したがって、個人や機関を取り巻く社会的環境の動態的把握のためには、その主体である人々の彼らを取り巻く人や機関とその関係性に関する相互認識と志向性の把握が重要になります。もちろん、自然生態系と調和することでしか人間社会が存続できない以上、人々の生態系的環境ないし生命系への認識と志向性の把握も欠かせません。この両方の認識・志向性の把握が「社会環境」に関する調査研究の重要なテーマです。

「生命・生活の再生産」の論理による主体-環境形成

環境という概念は、主体があってはじめて成り立ちます。また、主体と環境とは相互に不可分です。人間が生きることは、社会環境すなわち社会的環境ないし生態系的環境を変えながら自らを変えていく過程として把握できます。

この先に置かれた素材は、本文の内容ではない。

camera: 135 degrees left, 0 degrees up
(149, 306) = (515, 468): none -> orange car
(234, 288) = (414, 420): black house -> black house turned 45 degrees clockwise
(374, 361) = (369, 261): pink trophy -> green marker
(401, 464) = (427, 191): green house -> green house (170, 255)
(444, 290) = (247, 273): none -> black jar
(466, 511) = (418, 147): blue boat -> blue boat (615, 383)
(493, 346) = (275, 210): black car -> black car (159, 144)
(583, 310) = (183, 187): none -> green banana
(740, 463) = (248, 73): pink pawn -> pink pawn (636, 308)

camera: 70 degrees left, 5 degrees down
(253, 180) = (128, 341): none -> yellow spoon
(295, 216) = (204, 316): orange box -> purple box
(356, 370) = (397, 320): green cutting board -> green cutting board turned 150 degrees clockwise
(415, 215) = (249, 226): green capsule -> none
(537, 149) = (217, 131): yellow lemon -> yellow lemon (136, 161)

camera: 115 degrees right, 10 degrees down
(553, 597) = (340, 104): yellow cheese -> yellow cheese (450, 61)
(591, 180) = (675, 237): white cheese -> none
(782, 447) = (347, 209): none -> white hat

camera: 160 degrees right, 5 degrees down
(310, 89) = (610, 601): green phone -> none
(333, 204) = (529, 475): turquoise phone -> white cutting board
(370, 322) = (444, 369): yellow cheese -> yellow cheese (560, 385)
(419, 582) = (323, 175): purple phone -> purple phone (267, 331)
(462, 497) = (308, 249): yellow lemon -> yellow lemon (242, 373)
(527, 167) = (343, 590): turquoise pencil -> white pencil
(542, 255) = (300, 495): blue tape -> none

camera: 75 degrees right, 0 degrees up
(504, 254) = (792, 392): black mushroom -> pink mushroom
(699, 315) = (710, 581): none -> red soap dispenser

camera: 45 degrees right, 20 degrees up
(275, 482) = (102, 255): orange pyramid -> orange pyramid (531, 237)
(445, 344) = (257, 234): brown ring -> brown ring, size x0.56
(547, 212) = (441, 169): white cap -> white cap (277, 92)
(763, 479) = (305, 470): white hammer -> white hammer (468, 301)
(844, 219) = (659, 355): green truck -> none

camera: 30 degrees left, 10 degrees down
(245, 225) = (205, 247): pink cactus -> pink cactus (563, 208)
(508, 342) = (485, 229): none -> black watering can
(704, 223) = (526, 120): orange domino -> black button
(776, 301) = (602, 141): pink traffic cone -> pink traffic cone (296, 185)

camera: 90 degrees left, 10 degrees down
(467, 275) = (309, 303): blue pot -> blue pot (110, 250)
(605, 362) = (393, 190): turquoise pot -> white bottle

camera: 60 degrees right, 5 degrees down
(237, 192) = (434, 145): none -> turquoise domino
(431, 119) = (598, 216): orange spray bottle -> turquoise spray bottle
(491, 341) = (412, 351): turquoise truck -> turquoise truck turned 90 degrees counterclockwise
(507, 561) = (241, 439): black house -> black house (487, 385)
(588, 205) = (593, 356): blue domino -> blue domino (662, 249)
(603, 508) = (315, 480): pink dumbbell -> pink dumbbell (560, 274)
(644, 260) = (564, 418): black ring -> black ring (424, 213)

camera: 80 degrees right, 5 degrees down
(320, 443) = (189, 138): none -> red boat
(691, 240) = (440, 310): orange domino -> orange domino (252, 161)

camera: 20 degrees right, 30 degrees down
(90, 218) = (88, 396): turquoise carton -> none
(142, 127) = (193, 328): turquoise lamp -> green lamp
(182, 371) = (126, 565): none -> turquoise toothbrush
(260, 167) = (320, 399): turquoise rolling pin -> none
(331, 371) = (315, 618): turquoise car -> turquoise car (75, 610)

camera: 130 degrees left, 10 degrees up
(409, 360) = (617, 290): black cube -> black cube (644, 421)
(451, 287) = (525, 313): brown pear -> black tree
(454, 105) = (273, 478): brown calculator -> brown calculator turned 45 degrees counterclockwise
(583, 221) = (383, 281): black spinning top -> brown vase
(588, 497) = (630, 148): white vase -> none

諸個人や諸機関は、多様な相互関係の連鎖によって社会を形成し、直接に、また社会を介して生態系を形成しながら、その営みを続けています。その営みの基底にあるのは人々の「生命・生活の再生産」の論理です。日々の生活とともに次世代に命をつないでいく営みをよりよく続けるための主体形成と社会環境形成の過程。その集積が人類史の発展です。
私たちは、社会環境研究のフレームワークの土台にPeople’s Principleとして「生命・生活の再生産」の論理を据えたいと考えます。